Présentant le texte de loi devant les membres du Conseil de la nation, lors d’une plénière présidée par le président du Conseil de la nation, M. Azouz Nasri, en présence de la ministre des Relations avec le Parlement, Mme Nadjiba Djilali, M. Zerrouki a indiqué que ce texte représente “une étape essentielle dans le développement d’un environnement numérique solide, fiable et sécurisé, ainsi qu’un outil important, afin de renforcer les systèmes d’information nationaux”.
Le texte de loi s’inscrit également dans “le cadre de la dynamique de numérisation qui compte parmi les principaux engagements du président de la République, M. Abdelmadjid Tebboune”, et ce dans le but de permettre à l’Algérie de se mettre au diapason de l’évolution technologique, en ” assurant un cadre juridique nouveau et un modèle qui consacre l’émergence de services de confiance, d’identification électronique et des transactions électronique, à même de développer l’utilisation sécurisée des services numériques, de contribuer au renforcement de la souveraineté numérique nationale et de construire une économie numérique durable”, ajoute le ministre.
Ainsi, le texte de loi propose un ensemble de dispositions allant dans ce sens, telles que la création de l’Autorité nationale de certification électronique (ANCE), de l’organisation des services de confiance, à travers l’élargissement du champs des services couverts par la loi précédente, pour inclure la signature électronique et le sceau électronique certifiés, ainsi que le service d’envoi électronique accrédité.

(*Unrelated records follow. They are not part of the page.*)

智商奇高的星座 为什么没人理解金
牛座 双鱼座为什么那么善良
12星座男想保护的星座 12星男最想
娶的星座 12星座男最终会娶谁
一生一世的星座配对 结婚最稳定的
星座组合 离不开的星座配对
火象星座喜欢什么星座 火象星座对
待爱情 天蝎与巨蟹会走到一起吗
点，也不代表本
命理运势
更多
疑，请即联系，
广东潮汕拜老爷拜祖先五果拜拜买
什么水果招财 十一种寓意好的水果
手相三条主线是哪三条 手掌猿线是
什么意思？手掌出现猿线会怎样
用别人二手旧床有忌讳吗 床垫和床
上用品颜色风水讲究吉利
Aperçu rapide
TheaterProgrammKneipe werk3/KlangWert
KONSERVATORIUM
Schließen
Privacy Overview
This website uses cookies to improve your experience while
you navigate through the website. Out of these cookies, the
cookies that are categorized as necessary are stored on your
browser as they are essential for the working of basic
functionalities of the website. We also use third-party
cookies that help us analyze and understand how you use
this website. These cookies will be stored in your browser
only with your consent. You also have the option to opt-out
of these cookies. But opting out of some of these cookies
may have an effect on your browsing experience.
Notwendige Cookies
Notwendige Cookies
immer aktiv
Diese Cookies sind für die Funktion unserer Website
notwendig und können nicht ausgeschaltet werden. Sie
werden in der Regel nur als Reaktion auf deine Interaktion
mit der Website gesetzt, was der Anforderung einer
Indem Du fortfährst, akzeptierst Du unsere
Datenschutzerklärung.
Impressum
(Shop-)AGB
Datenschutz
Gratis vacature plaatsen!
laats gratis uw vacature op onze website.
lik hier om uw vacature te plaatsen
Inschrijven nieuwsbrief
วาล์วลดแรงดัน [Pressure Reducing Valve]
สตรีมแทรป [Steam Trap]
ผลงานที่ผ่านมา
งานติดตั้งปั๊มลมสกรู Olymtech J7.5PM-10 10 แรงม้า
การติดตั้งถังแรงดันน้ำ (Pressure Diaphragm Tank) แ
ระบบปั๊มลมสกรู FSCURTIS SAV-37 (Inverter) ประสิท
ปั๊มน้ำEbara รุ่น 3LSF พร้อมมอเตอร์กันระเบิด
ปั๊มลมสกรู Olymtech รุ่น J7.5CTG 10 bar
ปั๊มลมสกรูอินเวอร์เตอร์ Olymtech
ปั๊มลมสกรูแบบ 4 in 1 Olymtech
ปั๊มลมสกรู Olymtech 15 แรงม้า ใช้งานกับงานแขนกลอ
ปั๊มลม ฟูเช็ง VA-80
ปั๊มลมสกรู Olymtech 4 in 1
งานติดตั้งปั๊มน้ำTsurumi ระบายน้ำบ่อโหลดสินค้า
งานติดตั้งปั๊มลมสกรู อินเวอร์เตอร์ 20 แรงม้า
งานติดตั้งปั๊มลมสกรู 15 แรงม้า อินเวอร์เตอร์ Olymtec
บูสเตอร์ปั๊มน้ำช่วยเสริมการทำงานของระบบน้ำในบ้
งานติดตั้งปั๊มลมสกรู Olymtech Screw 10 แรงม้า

Ce texte de loi évoque également la question de la preuve de la validité des documents électroniques comme preuves légales, sous réserve du respect des conditions garantissant leur intégrité. Il prévoit en outre des dispositions relatives aux contrats électroniques, en reconnaissant leur validité et en définissant les conditions de leur formation, qu’ils soient conclus entre personnes physiques ou entre systèmes électroniques, a précisé M. Zerrouki, relevant que le texte de loi “pose les bases de l’identification électronique, afin d’établir l’identité des personnes et des organismes, permettant ainsi l’accès à un large éventail de services en ligne et l’interaction sécurisée.
Ensuite, la parole a été donnée aux membres du Conseil, qui se sont penchés sur plusieurs points, notamment “la nécessité de lutter contre la fraude électronique et d’assurer la protection des systèmes contre le piratage, ainsi que le respect de la vie privée et l’accès de tous les citoyens aux services de confiance”, soulignant également l’importance de “renforcer la formation spécialisée des magistrats, des employés et des ingénieurs, de localiser les données et de s’appuyer sur les compétences et les start-up nationales pour mener à bien cette transition numérique”.
En réponse à ces préoccupations, le ministre a indiqué que ce texte “garantit le lien sécurisé et légal entre les données et la personne concernée, renforçant ainsi la confiance dans les transactions officielles et établissant un cadre national moderne fondé sur la crédibilité et la transparence”, étant donné que les services de confiance sont “la pierre angulaire de la garantie de l’intégrité des documents et des transactions électroniques en termes de sécurité des données, de son origine et de fiabilité de la partie émettrice”.
Concernant la formation des ressources humaines dans ce domaine, le ministre a assuré que la loi prévoit de doter l’ANCE des ressources humaines et d’expertises techniques et consacre également un chapitre spécifique à la formation continue du personnel travaillant dans ce domaine, assurant ainsi le développement des compétences et l’amélioration des services de confiance.